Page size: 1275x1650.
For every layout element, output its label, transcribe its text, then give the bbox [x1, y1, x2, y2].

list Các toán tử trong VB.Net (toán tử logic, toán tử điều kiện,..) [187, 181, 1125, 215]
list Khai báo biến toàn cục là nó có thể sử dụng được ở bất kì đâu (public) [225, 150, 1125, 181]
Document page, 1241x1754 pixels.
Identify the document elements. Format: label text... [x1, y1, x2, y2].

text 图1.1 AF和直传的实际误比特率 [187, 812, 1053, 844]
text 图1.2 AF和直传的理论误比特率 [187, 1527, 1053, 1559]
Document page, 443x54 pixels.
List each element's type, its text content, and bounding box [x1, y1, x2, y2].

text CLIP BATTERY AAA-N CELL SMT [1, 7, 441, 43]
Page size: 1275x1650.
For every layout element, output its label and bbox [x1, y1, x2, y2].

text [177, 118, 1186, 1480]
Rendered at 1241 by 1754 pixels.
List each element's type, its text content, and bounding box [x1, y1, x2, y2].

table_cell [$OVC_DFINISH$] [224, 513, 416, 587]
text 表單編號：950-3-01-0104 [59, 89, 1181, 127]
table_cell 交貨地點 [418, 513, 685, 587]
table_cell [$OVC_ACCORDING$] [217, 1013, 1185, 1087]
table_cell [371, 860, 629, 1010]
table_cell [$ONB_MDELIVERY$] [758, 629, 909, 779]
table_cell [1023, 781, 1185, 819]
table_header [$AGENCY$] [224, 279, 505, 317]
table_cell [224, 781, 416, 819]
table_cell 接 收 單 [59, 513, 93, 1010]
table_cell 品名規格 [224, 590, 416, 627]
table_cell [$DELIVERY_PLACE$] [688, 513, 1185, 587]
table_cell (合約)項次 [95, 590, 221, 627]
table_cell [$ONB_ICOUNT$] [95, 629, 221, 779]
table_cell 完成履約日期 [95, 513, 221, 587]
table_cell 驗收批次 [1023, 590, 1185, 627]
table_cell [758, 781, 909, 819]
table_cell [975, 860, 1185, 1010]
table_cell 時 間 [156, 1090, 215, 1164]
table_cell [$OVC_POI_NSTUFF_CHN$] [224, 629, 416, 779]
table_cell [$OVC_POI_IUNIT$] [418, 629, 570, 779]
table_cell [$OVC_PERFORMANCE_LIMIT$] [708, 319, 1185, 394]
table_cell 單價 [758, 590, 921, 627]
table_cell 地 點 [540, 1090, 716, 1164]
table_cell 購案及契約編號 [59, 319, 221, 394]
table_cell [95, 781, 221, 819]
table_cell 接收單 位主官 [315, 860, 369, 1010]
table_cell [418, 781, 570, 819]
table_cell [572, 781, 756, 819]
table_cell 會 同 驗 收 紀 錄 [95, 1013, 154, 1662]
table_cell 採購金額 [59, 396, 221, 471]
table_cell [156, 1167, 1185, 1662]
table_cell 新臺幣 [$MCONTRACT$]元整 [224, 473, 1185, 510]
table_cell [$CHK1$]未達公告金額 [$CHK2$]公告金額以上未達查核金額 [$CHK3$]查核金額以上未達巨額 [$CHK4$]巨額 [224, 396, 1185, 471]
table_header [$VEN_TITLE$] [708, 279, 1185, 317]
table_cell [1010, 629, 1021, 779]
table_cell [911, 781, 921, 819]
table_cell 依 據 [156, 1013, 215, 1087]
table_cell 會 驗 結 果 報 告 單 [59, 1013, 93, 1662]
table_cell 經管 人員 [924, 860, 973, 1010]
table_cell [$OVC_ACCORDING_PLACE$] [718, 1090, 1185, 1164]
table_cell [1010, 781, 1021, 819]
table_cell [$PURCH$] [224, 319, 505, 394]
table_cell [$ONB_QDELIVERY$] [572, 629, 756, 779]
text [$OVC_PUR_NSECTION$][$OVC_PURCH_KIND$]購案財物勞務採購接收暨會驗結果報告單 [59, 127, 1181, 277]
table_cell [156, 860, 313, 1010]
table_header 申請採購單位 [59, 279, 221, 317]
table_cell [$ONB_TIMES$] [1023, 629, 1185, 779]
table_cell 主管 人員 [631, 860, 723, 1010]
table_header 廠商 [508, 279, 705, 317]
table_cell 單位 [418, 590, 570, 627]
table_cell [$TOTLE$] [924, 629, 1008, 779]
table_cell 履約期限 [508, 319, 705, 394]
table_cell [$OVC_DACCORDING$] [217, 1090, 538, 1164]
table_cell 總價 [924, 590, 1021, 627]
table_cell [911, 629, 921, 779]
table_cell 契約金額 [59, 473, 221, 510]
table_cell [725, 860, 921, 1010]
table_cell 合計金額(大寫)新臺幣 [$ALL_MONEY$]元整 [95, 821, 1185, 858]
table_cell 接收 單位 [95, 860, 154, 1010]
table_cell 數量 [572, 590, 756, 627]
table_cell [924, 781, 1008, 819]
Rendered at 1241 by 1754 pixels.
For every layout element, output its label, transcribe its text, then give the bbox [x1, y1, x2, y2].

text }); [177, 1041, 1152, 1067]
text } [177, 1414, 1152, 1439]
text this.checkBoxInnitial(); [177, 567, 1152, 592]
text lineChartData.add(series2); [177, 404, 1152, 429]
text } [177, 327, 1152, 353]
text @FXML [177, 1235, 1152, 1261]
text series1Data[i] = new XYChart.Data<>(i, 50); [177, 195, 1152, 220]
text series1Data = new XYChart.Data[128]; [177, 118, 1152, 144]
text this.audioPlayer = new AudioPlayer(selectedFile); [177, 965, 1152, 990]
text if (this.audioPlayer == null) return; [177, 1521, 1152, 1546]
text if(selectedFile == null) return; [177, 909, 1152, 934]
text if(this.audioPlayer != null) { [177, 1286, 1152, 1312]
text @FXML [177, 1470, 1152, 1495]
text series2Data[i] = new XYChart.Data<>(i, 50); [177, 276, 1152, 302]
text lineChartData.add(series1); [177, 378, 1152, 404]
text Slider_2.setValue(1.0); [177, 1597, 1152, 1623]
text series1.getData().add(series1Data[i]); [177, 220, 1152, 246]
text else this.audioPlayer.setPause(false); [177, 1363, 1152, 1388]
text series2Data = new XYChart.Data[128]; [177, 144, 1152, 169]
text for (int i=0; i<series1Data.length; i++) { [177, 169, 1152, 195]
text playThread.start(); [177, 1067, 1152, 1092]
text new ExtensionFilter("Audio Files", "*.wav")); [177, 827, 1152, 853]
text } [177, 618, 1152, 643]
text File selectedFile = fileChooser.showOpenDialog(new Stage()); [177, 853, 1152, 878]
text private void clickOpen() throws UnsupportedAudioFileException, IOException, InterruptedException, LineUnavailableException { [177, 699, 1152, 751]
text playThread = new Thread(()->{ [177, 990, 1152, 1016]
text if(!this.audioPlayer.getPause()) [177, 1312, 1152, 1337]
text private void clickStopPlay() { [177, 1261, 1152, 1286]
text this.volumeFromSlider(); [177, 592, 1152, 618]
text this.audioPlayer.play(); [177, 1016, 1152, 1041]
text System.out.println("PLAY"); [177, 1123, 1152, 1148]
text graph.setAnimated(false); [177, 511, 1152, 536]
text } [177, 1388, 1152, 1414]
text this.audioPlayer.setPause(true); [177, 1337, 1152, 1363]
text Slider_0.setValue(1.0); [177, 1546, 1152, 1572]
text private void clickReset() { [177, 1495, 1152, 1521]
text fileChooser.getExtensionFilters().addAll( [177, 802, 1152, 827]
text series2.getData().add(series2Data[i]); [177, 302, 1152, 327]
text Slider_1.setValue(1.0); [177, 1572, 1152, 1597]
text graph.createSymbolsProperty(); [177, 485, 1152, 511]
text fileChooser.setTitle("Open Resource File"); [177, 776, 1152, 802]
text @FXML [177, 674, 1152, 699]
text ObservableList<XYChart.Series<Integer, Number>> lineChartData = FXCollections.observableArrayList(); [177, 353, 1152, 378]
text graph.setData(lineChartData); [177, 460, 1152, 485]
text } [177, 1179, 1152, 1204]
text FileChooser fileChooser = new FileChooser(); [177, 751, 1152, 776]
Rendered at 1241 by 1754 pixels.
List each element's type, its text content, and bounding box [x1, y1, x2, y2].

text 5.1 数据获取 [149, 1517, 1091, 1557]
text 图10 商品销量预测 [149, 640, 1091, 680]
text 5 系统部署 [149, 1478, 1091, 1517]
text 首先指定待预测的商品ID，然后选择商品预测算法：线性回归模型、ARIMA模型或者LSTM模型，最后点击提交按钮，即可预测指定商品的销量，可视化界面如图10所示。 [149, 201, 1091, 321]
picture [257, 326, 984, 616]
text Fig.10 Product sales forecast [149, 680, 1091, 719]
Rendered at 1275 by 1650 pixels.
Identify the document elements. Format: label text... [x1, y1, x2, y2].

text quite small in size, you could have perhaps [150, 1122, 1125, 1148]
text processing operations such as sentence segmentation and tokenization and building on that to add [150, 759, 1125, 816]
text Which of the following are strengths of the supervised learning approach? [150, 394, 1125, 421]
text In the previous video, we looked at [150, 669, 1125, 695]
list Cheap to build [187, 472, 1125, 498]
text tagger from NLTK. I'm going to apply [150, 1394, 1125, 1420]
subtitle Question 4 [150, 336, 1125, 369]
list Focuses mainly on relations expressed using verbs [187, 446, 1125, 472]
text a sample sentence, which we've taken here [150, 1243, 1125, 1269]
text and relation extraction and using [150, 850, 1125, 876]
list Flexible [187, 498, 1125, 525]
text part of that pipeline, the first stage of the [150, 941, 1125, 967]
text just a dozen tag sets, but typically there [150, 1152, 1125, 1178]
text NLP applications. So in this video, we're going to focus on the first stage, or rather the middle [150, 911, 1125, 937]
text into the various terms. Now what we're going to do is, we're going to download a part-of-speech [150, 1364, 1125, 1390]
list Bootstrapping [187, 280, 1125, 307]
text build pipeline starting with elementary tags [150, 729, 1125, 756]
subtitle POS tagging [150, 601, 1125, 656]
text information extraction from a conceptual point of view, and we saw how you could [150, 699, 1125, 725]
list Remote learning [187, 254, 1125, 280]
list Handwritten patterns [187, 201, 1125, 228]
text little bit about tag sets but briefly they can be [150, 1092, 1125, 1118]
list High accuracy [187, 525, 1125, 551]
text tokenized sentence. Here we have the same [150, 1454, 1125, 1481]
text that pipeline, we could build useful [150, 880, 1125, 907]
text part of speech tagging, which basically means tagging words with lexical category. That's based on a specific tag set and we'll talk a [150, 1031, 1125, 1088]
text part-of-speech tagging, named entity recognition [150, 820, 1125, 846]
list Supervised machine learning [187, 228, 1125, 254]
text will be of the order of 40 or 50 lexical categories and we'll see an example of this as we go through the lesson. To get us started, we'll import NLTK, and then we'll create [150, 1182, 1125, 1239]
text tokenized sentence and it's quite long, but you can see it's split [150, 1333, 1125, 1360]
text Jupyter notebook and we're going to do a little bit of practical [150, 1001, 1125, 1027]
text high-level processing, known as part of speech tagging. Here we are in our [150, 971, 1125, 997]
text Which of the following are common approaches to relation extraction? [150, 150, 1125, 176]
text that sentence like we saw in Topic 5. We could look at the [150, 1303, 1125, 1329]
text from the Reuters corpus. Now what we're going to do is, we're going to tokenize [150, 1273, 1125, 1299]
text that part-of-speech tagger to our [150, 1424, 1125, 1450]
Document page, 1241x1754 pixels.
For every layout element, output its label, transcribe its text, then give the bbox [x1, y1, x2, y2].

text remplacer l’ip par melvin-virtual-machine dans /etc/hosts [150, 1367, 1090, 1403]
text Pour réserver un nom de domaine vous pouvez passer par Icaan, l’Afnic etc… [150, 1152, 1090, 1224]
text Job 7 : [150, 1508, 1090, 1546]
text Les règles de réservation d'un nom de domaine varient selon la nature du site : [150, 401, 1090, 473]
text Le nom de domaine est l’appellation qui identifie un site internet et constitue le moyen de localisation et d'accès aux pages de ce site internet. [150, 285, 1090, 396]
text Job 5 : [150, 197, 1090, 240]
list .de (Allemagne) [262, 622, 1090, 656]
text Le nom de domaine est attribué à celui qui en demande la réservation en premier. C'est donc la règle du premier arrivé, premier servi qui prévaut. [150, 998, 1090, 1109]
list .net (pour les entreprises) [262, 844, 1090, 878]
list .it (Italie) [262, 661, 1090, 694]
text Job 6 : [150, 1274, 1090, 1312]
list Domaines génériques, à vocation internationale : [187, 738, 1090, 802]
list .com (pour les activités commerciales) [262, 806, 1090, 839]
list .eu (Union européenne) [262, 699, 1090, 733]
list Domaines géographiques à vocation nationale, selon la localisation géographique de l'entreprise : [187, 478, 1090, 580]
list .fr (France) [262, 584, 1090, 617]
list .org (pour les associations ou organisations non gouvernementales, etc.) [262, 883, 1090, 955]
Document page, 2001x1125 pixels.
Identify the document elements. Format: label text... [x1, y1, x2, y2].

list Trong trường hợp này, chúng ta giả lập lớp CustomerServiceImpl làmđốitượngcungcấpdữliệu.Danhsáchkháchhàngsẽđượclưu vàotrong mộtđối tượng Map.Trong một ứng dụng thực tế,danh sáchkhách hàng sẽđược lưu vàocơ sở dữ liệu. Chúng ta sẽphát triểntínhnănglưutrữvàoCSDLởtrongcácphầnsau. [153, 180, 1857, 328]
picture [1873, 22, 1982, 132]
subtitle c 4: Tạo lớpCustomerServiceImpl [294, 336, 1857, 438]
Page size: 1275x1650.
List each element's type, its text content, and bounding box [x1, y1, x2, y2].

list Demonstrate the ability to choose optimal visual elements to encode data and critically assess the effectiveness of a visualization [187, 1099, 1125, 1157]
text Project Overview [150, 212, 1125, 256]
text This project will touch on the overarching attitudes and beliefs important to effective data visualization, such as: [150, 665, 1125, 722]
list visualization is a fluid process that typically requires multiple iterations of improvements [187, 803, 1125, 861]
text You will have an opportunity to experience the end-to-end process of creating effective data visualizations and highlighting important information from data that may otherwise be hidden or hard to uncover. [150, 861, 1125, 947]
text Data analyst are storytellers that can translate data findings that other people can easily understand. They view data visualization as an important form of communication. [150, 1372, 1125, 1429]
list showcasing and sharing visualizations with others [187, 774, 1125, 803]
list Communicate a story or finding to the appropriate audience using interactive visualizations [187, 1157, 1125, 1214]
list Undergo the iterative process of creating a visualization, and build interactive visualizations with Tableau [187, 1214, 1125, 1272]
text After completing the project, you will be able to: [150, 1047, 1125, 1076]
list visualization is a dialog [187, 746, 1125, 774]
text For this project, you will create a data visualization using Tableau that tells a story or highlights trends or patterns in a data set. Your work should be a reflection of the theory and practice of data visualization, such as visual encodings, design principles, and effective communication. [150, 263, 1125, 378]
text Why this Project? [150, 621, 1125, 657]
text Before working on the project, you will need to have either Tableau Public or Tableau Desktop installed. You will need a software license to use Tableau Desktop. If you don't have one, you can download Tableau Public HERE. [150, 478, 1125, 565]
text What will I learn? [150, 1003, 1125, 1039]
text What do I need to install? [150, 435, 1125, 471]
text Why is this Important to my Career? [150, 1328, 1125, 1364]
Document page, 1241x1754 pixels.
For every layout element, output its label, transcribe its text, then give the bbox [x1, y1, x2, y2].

Your objective: Each line of the listing above that includes the word "getData" should be copied.

Reply:
text series1.getData().add(series1Data[i]); [177, 220, 1152, 246]
text series2.getData().add(series2Data[i]); [177, 302, 1152, 327]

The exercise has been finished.